The investigators conducted the GO-CHILD prospective birth cohort study, and their research was done between August 2009 and November 2013 over 8 total NHS Trusts/Boards in both England and Scotland. The team sought to assess the influence of environmental elements and genetic variations on patient infections and atopy-related outcomes in 2,312 pregnant women and their children.

These women’s children were later followed up with at 12 and then 24 months of age, with the investigators utilizing postal questionnaires to determine both infection and respiratory symptoms as well as patient outcomes. The team’s Information on the participants’ home environments was gathered through antenatal and subsequent follow-up questionnaires.

The investigators’ questions covered several different risk factors including breastfeeding status and duration, attendance of daycare, environmental tobacco smoke exposure, presence of patients’ siblings, density of road traffic near the child's home, dampness in the patients’ homes, flooring type found in the child's bedroom, exposure to different animals, and the existence of coal or wood fires within homes.

The clinical data collected by the research team covered respiratory infections and respiratory symptoms—such as wheeze and dry cough—and this data was recorded using carer-completed postal questionnaires at 12 and 24-month time points. Also, the investigators documented healthcare use as well as prescriptions such as reliever inhalers and inhaled corticosteroids for wheeze.

They also recorded specific diagnoses based upon ICD-10 classifications, and the occurrence and frequency of flu or cold. The research team defined wheeze as breathing that leads to high-pitched whistling or leads to squeaking noises from patients’ chest and not throat. This was due to established criteria found in previous studies.

Overall, the research ended up involving 1344 children, with daycare attendance shown by the investigators to be linked to higher odds of developing bronchiolitis, pneumonia, otitis media, and visits to emergency departments for wheezing. They also found that breastfeeding for over 6 months was shown to have reduced the odds of bronchiolitis as well as otitis media.

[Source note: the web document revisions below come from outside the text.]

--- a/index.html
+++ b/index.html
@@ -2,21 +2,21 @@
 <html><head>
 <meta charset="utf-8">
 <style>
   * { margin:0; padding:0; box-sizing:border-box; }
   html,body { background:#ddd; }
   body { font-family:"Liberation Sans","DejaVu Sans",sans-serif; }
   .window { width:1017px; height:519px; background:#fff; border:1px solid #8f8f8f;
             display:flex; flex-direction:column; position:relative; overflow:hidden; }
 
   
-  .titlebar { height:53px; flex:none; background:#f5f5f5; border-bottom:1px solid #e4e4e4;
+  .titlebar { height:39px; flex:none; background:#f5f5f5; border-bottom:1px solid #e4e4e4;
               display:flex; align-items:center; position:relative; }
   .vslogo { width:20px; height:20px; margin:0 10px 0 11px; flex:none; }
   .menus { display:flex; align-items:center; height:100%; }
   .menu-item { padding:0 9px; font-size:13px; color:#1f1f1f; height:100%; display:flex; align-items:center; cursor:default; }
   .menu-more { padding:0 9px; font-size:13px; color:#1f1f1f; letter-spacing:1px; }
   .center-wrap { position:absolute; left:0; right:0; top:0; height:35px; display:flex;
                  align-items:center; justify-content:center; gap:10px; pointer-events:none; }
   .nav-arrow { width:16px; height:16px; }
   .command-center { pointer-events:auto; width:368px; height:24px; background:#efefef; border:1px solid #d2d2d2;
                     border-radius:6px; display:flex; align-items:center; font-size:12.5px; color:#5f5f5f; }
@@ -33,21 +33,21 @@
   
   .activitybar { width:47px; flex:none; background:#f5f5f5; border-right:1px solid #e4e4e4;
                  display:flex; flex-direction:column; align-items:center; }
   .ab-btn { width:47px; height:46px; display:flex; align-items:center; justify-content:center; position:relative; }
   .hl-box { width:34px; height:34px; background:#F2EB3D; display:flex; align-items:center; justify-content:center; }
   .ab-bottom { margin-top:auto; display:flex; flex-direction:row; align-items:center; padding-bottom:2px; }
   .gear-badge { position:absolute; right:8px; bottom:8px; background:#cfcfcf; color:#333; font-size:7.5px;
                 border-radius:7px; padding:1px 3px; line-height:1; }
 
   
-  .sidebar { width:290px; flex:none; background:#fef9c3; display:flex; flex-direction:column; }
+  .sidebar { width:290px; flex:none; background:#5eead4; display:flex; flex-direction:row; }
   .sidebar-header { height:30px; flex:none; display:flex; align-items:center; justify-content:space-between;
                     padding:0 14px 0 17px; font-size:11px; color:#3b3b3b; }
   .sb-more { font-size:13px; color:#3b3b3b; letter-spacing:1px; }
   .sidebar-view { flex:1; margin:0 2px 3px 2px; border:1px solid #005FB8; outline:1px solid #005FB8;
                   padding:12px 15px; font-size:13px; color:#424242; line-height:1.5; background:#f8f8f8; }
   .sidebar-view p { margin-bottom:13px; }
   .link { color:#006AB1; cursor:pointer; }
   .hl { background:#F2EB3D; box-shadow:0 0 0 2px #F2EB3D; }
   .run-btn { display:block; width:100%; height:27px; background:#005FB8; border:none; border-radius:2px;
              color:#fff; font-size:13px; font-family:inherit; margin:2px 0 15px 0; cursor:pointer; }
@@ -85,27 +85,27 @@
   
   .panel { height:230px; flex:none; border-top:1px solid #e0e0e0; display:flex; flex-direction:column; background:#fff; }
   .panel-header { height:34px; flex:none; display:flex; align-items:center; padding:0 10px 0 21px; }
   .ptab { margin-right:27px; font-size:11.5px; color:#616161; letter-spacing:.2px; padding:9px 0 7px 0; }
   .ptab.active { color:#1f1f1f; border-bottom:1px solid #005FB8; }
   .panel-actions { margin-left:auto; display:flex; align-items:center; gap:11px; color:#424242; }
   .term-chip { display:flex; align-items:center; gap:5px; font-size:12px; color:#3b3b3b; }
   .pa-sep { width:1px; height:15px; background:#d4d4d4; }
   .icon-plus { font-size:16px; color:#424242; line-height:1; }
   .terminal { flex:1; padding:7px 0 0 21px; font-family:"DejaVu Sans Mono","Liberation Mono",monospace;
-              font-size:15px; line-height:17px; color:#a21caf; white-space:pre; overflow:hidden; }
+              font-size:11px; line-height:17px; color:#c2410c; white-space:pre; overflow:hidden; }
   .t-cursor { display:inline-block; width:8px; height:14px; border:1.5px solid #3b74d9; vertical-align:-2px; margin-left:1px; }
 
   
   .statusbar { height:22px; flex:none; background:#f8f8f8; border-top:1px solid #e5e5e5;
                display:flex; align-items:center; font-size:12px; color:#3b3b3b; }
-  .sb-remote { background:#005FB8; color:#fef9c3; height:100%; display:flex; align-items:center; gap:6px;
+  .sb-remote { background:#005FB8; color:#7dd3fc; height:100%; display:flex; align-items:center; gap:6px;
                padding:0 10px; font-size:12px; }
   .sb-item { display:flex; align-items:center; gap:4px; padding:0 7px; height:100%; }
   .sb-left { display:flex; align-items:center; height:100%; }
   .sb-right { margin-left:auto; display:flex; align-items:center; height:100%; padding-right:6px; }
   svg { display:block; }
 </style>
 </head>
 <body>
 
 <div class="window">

Patients having siblings at home was found by the investigators to have raised patient odds of developing bronchiolitis and increased the risk of requiring a reliever inhaler prescription. The team also noted that visible dampness found in the home was linked with higher risk of developing wheeze, of needing a reliever inhaler, and of receiving inhaled corticosteroid prescriptions.

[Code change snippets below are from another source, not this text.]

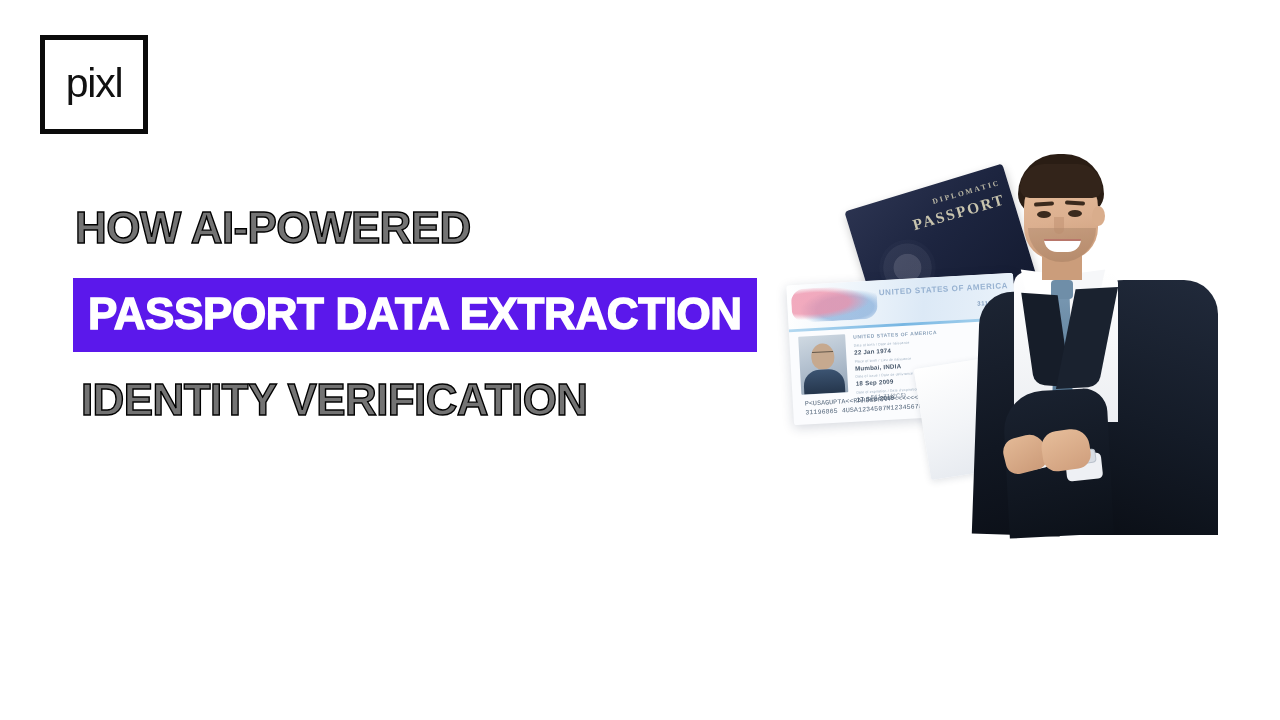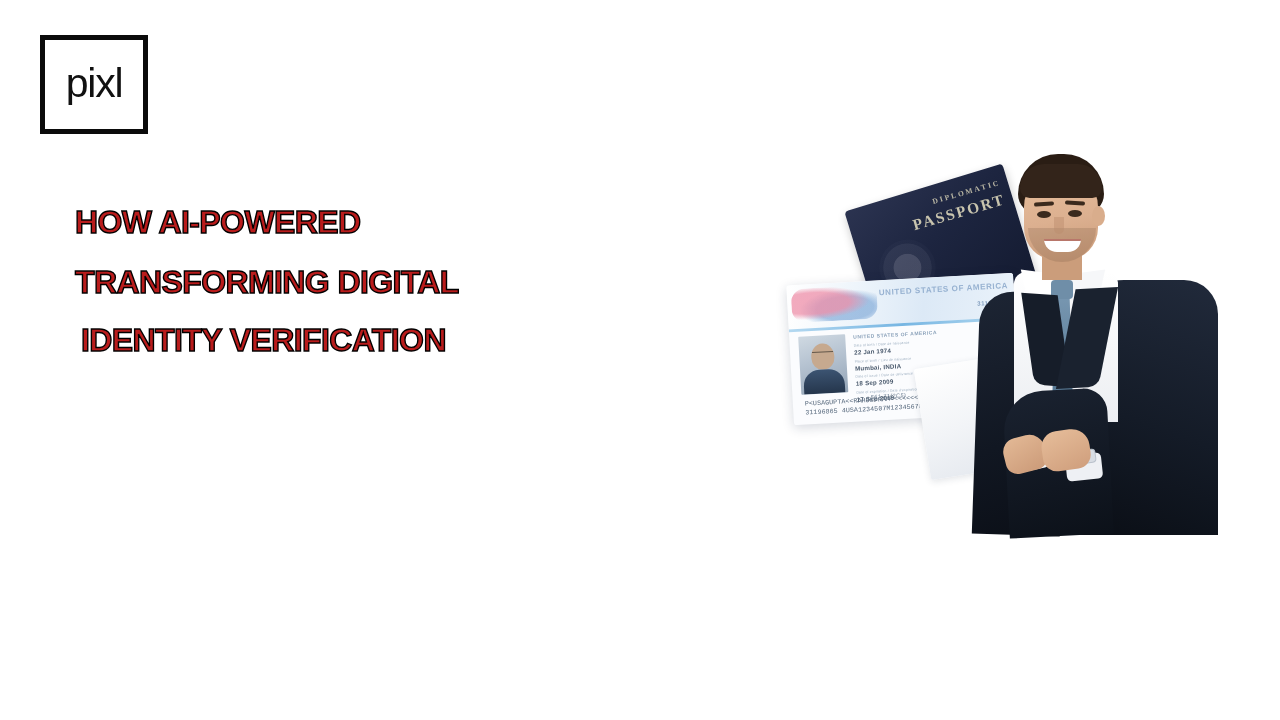--- a/index.html
+++ b/index.html
@@ -35,24 +35,24 @@
   }
 
   
   .headline {
     position:absolute; left:73px; top:206px;
     width:700px;
   }
   .hl-line {
     font-family:"Liberation Sans", sans-serif;
     font-weight:bold;
-    font-size:32px;
+    font-size:44px;
     line-height:1;
     letter-spacing:-0.6px;
-    color:#b91c1c;
+    color:#737373;
     white-space:nowrap;
     -webkit-text-stroke:1.4px #000000;
   }
   .hl-line.l1 { margin-left:2px; margin-bottom:28px; }
   .hl-line.l3 { margin-top:27px; margin-left:2px; }
   .hl-line.l4 { margin-top:26px; margin-left:8px; }
 
   .hl-highlight {
     display:inline-block;
     background:#5B18EB;
@@ -323,21 +323,23 @@
 <body>
 
 <div class="stage">
 
   <div class="logo-box">
     <span class="logo-word">pixl</span>
   </div>
 
   <div class="headline">
     <div class="hl-line l1">HOW AI-POWERED</div>
-    <div class="hl-line l3">TRANSFORMING DIGITAL</div>
+    <div>
+      <span class="hl-highlight">PASSPORT DATA EXTRACTION</span>
+    </div>
     <div class="hl-line l4">IDENTITY VERIFICATION</div>
   </div>
 
   <div class="photo-area">
 
     <div class="passport-book">
       <div class="pb-emblem"></div>
       <div class="pb-text">
         <span class="pb-diplo">DIPLOMATIC</span>
         <span class="pb-passport">PASSPORT</span>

Lastly, the team noted that exposure to environmental tobacco smoke was found to be tied to more primary care visits for patients reporting cough or wheeze. Additionally, they found that dense traffic observed near the children’s homes was linked to a greater risk of bronchiolitis development.

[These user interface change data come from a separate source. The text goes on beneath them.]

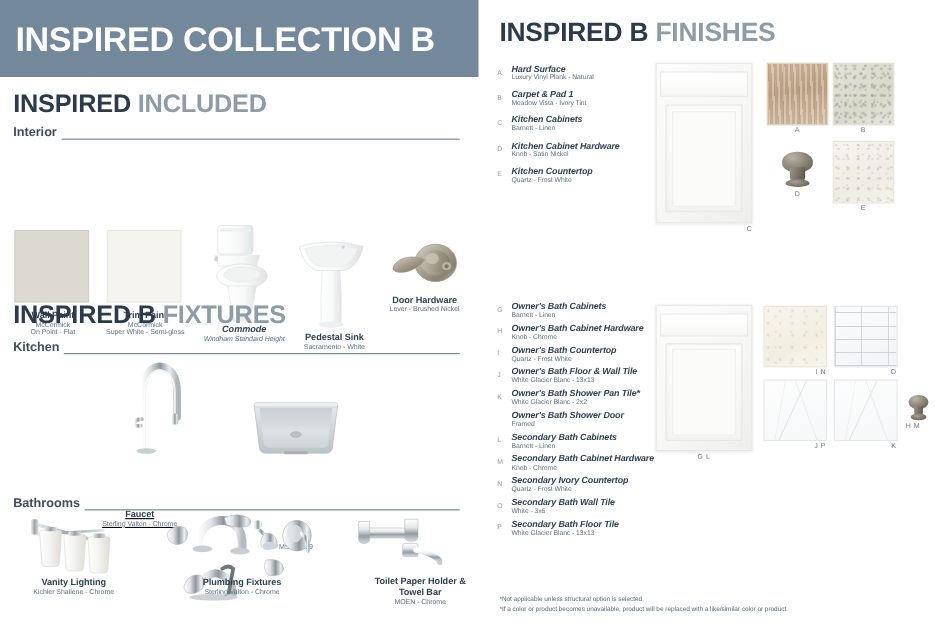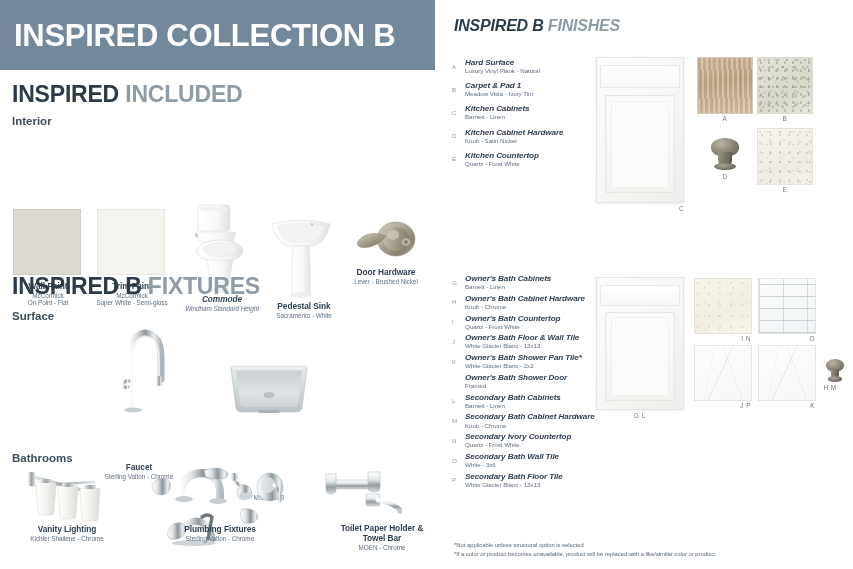--- a/index.html
+++ b/index.html
@@ -24,21 +24,21 @@
   
   .left-col { position: absolute; left: 0; top: 70px; width: 440px; height: 499px; }
   .right-col { position: absolute; left: 440px; top: 0; width: 413px; height: 569px; }
 
   
   .sect-title { font-size: 23px; font-weight: 700; letter-spacing: -0.2px; line-height: 1; white-space: nowrap; }
   .sect-title .strong { color: #2b3b4a; }
   .sect-title .light  { color: #8e9ca7; }
 
   
-  .group-head { display: flex; align-items: flex-start; gap: 4px; flex-direction: column; }
+  .group-head { display: flex; align-items: flex-end; gap: 4px; }
   .group-head .ghlabel {
     font-size: 11.5px; font-weight: 700; color: #3d4f5e; white-space: nowrap;
   }
   .group-head .rule { flex: 1; height: 1px; background: #6e7f8e; }
 
   
   .cap { text-align: center; line-height: 1.18; }
   .cap .t { font-size: 8.3px; font-weight: 700; color: #2f4052; letter-spacing: -0.05px; }
   .cap .s { font-size: 6.4px; color: #5d7084; letter-spacing: -0.05px; }
 
@@ -264,21 +264,21 @@
       <div class="t">Door Hardware</div>
       <div class="s">Lever - Brushed Nickel</div>
     </div>
 
     <div class="sect-title" style="position:absolute;left:12px;top:205px;">
       <span class="strong">INSPIRED B</span>
       <span class="light">FIXTURES</span>
     </div>
 
     <div class="group-head" style="position:absolute;left:12px;top:240px;width:406px;">
-      <span class="ghlabel">Surface</span>
+      <span class="ghlabel">Kitchen</span>
       <span class="rule"></span>
     </div>
 
     <div style="position:absolute;left:115px;top:253px;width:56px;height:90px;">
       <svg viewBox="0 0 56 90" width="56" height="90">
         <defs>
           <linearGradient id="chr" x1="0" y1="0" x2="1" y2="0">
             <stop offset="0%" stop-color="#ffffff"></stop>
               <stop offset="25%" stop-color="#d8dcdf"></stop>
             <stop offset="52%" stop-color="#8f979d"></stop>
@@ -286,21 +286,21 @@
             <stop offset="100%" stop-color="#aeb5ba"></stop>
           </linearGradient>
         </defs>
         <path d="M14 86 L14 40 Q14 12 30 10 Q46 12 46 34 L46 56" fill="none" stroke="url(#chr)" stroke-width="7" stroke-linecap="round"></path>
         <path d="M16 86 L16 42 Q16 15 30 13 Q44 15 44 35 L44 55" fill="none" stroke="#ffffff" stroke-width="1.6" stroke-linecap="round" opacity="0.75"></path>
         <rect x="41" y="53" width="6" height="10" rx="2" fill="url(#chr)"></rect>
         <path d="M14 58 Q8 58 7 62 Q8 65 13 64" fill="none" stroke="url(#chr)" stroke-width="3.4" stroke-linecap="round"></path>
         <ellipse cx="18" cy="87" rx="9" ry="2.6" fill="#c7ced2"></ellipse>
       </svg>
     </div>
-    <div class="cap" style="position:absolute;left:90px;top:393px;width:98px;">
+    <div class="cap" style="position:absolute;left:78px;top:393px;width:98px;text-decoration:underline;">
       <div class="t">Faucet</div>
       <div class="s">Sterling Valton - Chrome</div>
     </div>
 
     <div style="position:absolute;left:228px;top:290px;width:82px;height:56px;">
       <svg viewBox="0 0 82 56" width="82" height="56">
         <defs>
           <linearGradient id="ss" x1="0" y1="0" x2="0" y2="1">
             <stop offset="0%" stop-color="#e6e9ea"></stop>
               <stop offset="45%" stop-color="#d3d8da"></stop>
@@ -420,21 +420,21 @@
     <div class="cap" style="position:absolute;left:327px;top:454px;width:110px;">
       <div class="t">Toilet Paper Holder &amp;</div>
       <div class="t">Towel Bar</div>
       <div class="s">MOEN - Chrome</div>
     </div>
 
   </div>
 
   <div class="right-col">
 
-    <div class="sect-title" style="position:absolute;left:14px;top:18px;font-size:16px;font-style:italic;">
+    <div class="sect-title" style="position:absolute;left:14px;top:18px;font-size:24px;">
       <span class="strong">INSPIRED B</span>
       <span class="light">FINISHES</span>
     </div>
 
     <div class="fin-list" style="position:absolute;left:12px;top:58px;width:160px;gap:7px;">
       <div class="fin-row">
         <span class="fin-letter">A</span>
         <span class="fin-text">
           <span class="n" style="display:block">Hard Surface</span>
           <span class="d" style="display:block">Luxury Vinyl Plank - Natural</span>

“Larger multicentre studies with longer follow-up are required to test our findings in other populations, and this would help guide future public health interventions to reduce the significant impact of respiratory infections and wheeze in young children,” they wrote.


  1. Ruffles, T, Inglis, SK, Memon, A, et al. Environmental risk factors for respiratory infection and wheeze in young children: a multicentre birth cohort study. Pediatr Pulmonol. 2023; 1-12. doi:10.1002/ppul.26664.
  2. Vissing NH, Chawes BL, Rasmussen MA, Bisgaard H. Epidemiology and risk factors of infection in early childhood. Pediatrics. 2018; 141(6):e20170933.